_Record extracts_:
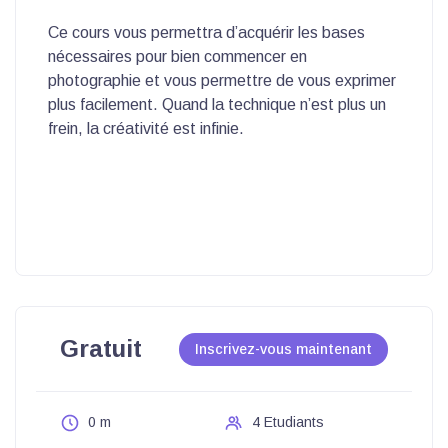
Ce cours vous permettra d’acquérir les bases
nécessaires pour bien commencer en
photographie et vous permettre de vous exprimer
plus facilement. Quand la technique n’est plus un
frein, la créativité est infinie.
Gratuit
Inscrivez-vous maintenant
0 m
4 Etudiants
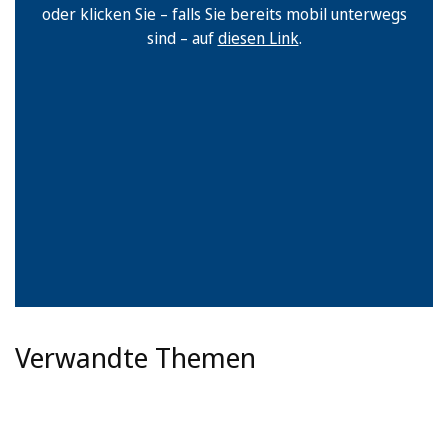
oder klicken Sie – falls Sie bereits mobil unterwegs
sind – auf
diesen Link
.
Verwandte Themen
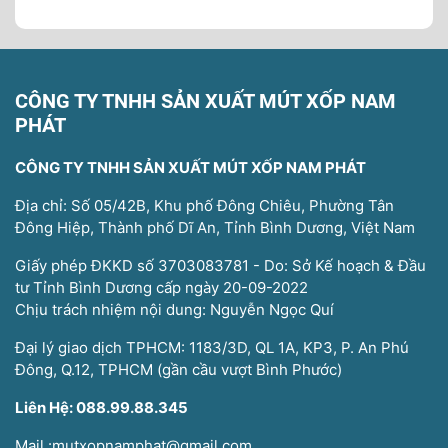
CÔNG TY TNHH SẢN XUẤT MÚT XỐP NAM
PHÁT
CÔNG TY TNHH SẢN XUẤT MÚT XỐP NAM PHÁT
Địa chỉ: Số 05/42B, Khu phố Đông Chiêu, Phường Tân
Đông Hiệp, Thành phố Dĩ An, Tỉnh Bình Dương, Việt Nam
Giấy phép ĐKKD số 3703083781 - Do: Sở Kế hoạch & Đầu
tư Tỉnh Bình Dương cấp ngày 20-09-2022
Chịu trách nhiệm nội dung: Nguyễn Ngọc Quí
Đại lý giao dịch TPHCM: 1183/3D, QL 1A, KP3, P. An Phú
Đông, Q.12, TPHCM (gần cầu vượt Bình Phước)
Liên Hệ: 088.99.88.345
Mail :mutxopnamphat@gmail.com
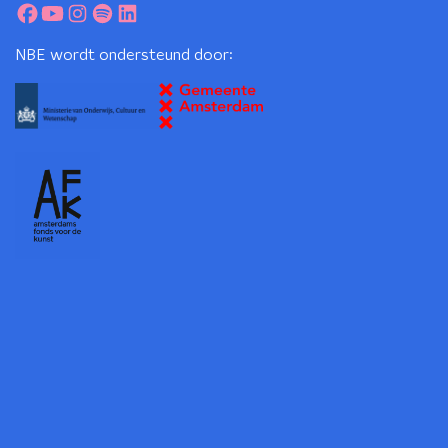
NBE wordt ondersteund door:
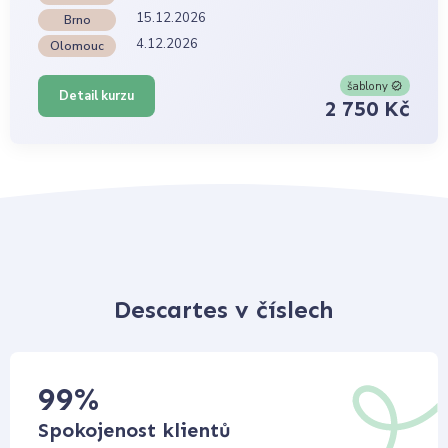
15.12.2026
Brno
4.12.2026
Olomouc
šablony
Detail kurzu
2 750 Kč
Descartes v číslech
99
%
Spokojenost klientů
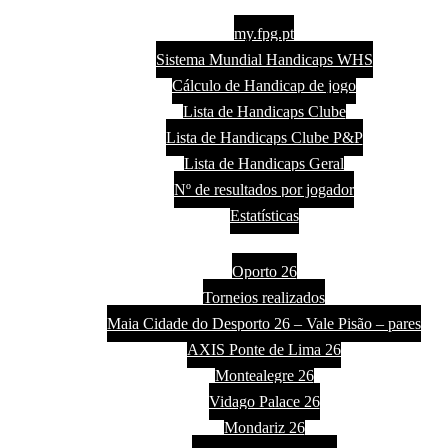
Handicaps
my.fpg.pt
Sistema Mundial Handicaps WHS
Cálculo de Handicap de jogo
Lista de Handicaps Clube
Lista de Handicaps Clube P&P
Lista de Handicaps Geral
Nº de resultados por jogador
Estatísticas
Torneios
Oporto 26
Torneios realizados
Maia Cidade do Desporto 26 – Vale Pisão – pares
AXIS Ponte de Lima 26
Montealegre 26
Vidago Palace 26
Mondariz 26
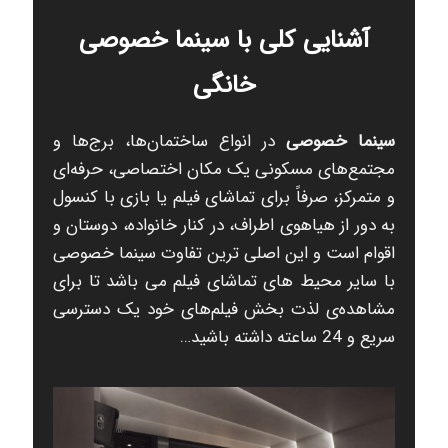
آشنایی کلی با سینما خصوصی
خانگی
سینما خصوصی
در انواع ساختمان‌ها، برج‌ها و
مجتمع‌های مسکونی یک مکان اختصاصی، حرفه‌ای
و متمرکز، صرفاً برای تماشای فیلم یا بازی با کنسول
به دور از هیاهوی اطراف، در کنار خانواده، دوستان و
اقوام است و این اصلی ترین تفاوت سینما خصوصی
با سایر محیط های تماشای فیلم می باشد تا برای
مشاهده‌ی لذت بخش فیلم‌های خود یک دسترسی
سریع و 24 ساعته داشته باشید…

_Job item_:
Throughout the records above, find the lines in which the word "تماشای" appears and return them.

_Solution_:
و متمرکز، صرفاً برای تماشای فیلم یا بازی با کنسول
با سایر محیط های تماشای فیلم می باشد تا برای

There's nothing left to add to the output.